Ce n’est pas en un jour qu’Alpine a accédé au statut de légende du sport automobile, ni grâce à un seul exploit, mais parmi les différents défis dans lesquels Jean Rédélé a joué son va-tout avec pour armes principales une audace insensée et un optimisme viscéral, sa décision de participer aux 24h du Mans en 1963 constitue sans aucun doute une étape décisive sur le chemin de la gloire qu’allait connaître plus tard la marque au A fléché.

Pour aborder ce challenge avec le maximum de chances, le jeune constructeur dieppois a eu la riche idée de constituer un trio de choc composé de Bernard Boyer, technicien de terrain bouillonnant d’idées, Richard Bouleau homme d’études chargé de la conception du châssis et Marcel Hubert responsable de la carrosserie et de l’aérodynamisme. Malgré les modestes moyens mis à leur disposition et le manque de temps, le prototype Alpine M63 qui naîtra de cette collaboration va aussitôt marquer les esprits grâce à des performances très largement supérieures à celles de la concurrence équipée de la même motorisation Renault Gordini de 1000 cm3.

Bernard Boyer nous a hélas quittés lundi, il aurait eu 84 ans le 25 mars. C’était un technicien hors pair, un « autodidacte pragmatique » tel qu’il aimait lui-même à se qualifier. Esprit rigoureux, son caractère intransigeant s’accommodait mal de la recherche permanente du compromis qui caractérisait le management de Jean Rédélé et sa collaboration avec Alpine ne dura finalement que 3 ans. Il quittera les modestes ateliers dieppois pour ceux plus huppés de Matra où il allait mener une brillantissime carrière qui lui permettra de conquérir le graal, tant en F1 qu’au Mans…

Qui mieux que Richard Bouleau pouvait rendre hommage à Bernard Boyer ? Ils furent complices dans cette belle séquence des débuts de l’aventure d’Alpine sur les circuits d’endurance et de vitesse ; nous vous proposons donc ici son texte d’adieu, empreint d’anecdotes, d’authenticité et d’amitié…

 

Trop tard !

« Allo Mauro ! Tu te souviens que nous avions envisagé de faire une visite à Bernard pour égayer un peu sa retraite ; eh bien c’est trop tard ! » – le domicile de Mauro Bianchi étant à un petit quart d’heure de Cogolin où j’ai installé ma retraite depuis plus de deux décennies.

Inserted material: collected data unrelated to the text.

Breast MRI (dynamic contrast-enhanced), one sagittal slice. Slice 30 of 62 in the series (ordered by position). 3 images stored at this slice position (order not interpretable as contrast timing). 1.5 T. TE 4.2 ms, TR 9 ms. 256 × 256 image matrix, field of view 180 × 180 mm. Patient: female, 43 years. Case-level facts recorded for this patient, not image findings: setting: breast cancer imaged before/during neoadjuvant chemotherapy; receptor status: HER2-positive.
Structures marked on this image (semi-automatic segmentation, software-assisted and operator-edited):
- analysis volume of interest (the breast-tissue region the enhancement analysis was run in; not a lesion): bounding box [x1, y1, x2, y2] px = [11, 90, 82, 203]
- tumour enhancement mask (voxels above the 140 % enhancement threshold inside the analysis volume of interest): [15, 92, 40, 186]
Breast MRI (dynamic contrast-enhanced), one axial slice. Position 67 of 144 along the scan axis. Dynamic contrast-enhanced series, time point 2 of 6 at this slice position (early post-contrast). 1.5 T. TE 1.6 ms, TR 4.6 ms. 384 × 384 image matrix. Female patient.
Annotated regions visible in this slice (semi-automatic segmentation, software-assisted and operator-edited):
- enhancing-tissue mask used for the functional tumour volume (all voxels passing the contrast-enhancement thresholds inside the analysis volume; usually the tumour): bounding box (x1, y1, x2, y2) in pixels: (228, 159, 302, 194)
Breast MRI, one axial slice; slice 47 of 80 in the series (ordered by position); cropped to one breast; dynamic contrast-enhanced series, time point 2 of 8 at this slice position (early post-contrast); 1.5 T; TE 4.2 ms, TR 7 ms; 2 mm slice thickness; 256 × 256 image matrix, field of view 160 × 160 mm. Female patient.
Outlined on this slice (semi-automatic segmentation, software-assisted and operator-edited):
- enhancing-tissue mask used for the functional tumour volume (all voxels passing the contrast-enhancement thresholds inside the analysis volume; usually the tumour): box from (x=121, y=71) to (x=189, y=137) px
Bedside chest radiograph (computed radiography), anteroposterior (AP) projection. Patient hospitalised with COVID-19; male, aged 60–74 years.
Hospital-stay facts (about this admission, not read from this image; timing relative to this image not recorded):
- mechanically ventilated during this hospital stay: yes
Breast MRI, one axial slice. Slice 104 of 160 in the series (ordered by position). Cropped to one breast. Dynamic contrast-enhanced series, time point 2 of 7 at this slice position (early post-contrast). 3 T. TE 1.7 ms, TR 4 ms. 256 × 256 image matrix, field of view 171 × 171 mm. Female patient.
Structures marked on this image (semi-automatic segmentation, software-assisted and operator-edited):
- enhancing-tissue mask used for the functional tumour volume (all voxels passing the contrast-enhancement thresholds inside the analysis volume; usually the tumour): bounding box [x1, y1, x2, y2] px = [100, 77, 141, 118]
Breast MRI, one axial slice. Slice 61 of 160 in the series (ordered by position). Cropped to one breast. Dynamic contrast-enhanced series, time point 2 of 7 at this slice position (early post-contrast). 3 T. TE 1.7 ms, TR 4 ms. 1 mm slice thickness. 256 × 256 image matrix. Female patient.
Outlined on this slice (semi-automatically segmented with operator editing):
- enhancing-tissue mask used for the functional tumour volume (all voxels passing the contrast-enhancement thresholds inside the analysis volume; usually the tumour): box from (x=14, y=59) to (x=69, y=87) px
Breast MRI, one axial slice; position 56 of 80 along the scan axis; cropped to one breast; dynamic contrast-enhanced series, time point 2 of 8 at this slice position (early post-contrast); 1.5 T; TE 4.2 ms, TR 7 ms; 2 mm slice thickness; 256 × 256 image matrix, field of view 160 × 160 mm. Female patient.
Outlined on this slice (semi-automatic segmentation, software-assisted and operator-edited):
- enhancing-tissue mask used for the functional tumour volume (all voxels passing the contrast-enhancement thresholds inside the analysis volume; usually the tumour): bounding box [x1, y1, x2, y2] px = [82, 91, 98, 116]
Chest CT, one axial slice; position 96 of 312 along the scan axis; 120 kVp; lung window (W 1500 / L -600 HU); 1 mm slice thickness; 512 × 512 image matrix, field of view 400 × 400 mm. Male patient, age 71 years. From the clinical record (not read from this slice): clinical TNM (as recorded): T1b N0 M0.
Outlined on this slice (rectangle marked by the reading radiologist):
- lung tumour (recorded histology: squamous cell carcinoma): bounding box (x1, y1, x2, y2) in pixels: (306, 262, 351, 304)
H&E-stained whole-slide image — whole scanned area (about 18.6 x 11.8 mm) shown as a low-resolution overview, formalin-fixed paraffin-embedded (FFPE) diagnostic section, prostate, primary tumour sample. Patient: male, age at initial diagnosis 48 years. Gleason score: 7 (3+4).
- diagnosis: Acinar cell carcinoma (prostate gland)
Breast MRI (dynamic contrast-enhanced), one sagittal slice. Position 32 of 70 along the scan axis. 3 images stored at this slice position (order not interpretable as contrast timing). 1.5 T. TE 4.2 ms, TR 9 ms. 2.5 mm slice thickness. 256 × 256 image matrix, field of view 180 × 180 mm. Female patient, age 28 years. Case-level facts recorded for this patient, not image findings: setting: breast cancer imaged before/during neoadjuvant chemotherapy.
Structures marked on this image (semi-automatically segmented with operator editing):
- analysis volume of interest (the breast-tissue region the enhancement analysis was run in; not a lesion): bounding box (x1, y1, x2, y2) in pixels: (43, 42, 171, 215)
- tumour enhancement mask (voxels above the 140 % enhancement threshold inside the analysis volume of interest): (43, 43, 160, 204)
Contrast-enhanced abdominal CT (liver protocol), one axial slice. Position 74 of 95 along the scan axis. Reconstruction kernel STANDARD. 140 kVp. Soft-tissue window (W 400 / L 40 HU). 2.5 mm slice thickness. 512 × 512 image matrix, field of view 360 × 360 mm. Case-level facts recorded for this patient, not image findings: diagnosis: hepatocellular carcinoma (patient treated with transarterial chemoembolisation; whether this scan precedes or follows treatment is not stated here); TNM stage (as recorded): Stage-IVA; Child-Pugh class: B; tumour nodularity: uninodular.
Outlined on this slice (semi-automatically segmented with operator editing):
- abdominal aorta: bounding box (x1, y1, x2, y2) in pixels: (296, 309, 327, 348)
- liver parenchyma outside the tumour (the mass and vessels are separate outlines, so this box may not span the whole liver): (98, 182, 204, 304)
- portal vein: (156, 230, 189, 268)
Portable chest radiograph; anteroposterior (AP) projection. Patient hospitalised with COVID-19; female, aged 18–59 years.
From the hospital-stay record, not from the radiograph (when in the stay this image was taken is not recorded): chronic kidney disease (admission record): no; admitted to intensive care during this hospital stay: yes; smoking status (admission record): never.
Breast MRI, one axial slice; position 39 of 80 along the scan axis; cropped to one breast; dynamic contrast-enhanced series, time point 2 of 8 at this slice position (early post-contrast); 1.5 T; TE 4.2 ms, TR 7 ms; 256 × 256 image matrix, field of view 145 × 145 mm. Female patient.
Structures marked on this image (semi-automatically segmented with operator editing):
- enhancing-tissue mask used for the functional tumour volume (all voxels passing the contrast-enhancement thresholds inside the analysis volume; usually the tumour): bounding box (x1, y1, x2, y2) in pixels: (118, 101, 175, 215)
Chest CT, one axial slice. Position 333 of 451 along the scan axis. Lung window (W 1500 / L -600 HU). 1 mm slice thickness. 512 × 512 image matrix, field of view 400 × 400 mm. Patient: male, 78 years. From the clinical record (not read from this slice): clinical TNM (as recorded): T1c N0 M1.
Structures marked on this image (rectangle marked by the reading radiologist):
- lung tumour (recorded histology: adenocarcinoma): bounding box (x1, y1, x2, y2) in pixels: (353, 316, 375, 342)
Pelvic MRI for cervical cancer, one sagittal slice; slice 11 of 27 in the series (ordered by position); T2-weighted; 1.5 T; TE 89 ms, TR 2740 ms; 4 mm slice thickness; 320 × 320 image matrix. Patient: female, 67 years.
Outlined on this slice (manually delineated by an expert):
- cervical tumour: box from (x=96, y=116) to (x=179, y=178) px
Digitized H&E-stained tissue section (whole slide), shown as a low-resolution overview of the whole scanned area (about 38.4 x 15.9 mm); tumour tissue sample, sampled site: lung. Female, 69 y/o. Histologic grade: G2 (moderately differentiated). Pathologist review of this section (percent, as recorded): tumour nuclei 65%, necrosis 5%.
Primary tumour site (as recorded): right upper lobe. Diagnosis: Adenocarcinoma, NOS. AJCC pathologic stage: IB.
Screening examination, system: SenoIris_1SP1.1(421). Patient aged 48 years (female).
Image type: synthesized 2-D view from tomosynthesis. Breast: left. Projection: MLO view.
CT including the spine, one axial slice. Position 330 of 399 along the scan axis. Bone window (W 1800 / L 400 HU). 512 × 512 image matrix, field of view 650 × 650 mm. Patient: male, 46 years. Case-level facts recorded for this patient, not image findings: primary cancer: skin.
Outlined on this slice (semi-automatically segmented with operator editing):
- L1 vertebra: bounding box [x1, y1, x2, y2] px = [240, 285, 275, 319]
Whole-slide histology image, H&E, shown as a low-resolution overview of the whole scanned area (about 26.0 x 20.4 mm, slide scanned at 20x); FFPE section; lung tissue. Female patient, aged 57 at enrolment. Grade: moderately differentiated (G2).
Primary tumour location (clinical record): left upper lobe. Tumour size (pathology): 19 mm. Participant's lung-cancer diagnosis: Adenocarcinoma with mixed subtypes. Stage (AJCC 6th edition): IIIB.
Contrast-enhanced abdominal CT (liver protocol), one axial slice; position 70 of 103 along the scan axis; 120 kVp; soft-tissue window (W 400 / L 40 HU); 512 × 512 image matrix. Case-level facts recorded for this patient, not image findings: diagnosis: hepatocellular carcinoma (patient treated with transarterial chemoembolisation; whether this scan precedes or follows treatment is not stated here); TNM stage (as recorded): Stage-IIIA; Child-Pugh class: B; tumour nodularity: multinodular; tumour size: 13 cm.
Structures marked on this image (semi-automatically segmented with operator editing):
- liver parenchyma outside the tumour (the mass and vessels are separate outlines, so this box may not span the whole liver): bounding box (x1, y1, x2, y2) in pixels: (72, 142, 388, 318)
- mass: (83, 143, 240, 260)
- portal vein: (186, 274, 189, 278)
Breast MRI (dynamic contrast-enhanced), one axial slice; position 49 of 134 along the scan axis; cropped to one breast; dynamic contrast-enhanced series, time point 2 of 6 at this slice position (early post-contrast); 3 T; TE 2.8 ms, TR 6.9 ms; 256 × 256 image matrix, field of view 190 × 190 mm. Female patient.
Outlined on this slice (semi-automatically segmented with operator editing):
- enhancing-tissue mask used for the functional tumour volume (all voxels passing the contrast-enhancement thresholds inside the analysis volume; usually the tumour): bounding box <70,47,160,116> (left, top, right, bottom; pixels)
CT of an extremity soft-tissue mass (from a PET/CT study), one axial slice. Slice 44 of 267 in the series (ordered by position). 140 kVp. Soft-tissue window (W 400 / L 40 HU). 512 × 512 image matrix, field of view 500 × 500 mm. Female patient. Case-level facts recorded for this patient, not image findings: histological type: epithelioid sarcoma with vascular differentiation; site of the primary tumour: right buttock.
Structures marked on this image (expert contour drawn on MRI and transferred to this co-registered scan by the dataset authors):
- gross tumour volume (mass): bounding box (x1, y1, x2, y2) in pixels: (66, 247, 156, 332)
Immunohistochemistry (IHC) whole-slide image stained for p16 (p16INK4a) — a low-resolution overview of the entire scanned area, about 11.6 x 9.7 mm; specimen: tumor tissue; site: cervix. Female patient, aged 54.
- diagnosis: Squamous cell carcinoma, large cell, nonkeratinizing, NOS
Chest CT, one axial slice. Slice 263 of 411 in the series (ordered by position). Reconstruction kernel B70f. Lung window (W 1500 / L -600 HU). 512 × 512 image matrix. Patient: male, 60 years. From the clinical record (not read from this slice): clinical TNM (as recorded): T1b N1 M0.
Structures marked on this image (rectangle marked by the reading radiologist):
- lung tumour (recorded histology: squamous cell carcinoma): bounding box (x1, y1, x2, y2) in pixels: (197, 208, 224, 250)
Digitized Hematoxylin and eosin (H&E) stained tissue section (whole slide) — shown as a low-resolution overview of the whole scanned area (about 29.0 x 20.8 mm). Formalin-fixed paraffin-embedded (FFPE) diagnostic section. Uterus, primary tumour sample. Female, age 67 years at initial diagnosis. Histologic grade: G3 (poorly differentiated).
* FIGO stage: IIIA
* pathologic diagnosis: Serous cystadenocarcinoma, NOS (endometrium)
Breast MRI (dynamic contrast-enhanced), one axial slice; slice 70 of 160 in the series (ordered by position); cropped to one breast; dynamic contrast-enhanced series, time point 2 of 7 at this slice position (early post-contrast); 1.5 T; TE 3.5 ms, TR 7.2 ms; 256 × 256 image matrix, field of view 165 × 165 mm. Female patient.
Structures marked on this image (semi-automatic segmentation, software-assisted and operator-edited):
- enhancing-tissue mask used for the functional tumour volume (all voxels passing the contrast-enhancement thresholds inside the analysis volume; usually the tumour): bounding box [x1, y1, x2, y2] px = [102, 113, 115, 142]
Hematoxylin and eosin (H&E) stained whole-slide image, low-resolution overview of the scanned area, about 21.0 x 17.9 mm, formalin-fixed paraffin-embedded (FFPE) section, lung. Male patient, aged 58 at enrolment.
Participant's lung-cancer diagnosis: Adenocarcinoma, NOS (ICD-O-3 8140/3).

Nous sommes donc au terme de l’amitié qui m’unissait à Bernard Boyer ; amitié qui avait pris naissance lors de mon retour d’un séjour d’une trentaine de mois en Algérie.
Je réintégrais le service Essais des cars Chausson qui était venu se fondre avec celui des camions Saviem. L’effectif Chausson s’était enrichi d’une nouvelle recrue : Bernard Boyer.
Notre âge voisin se chargea rapidement d’initier cette amitié au cours de laquelle on a démarré « l’Aventure Alpine ».

Bernard était déjà « branché compétition » moto et auto. Il s’était déjà distingué au volant d’une Monomil, petite monoplace équipée d’un moteur de Dyna-Panhard. En l’absence de tout sponsor, il décida de construire une monoplace de formule Junior. Il avait à sa disposition une petite équipe de carrossiers qui avaient créé la société Sirmac à La Garenne Bezons. Maintenant, il fallait concevoir la voiture et c’est ici que Bernard me demanda ma participation pour dessiner le châssis. « C’était parti ». La voiture fut réalisée et Bernard effectua une saison honnête face à des écuries déjà réputées.

Tous les lundis soir, le « petit » milieu automobile sportif se retrouvait au « Bar de l’Action », à deux pas de l’Etoile. Nous y dinions en compagnie de Jo schlesser, Amédée Gordini, Jean Lucas, José Rosinski et Gérard Crombac qui préparait la parution de « Sport Auto ». Gérard avait été interpellé par Jean Rédélé qui avait obtenu de la Régie Renault une mise à disposition de moteurs qu’elle confiait déjà à René Bonnet. Encore fallait-il lui présenter le projet d’une voiture. Le sachant en relation étroite avec des constructeurs anglais, Jean demanda à Gérard s’il était possible d’obtenir le prêt d’un dessinateur par Colin Chapman, pour étudier un châssis pour une voiture destinée aux « 24 Heures du Mans ». C’est ainsi que Len Terry lui dessina un châssis.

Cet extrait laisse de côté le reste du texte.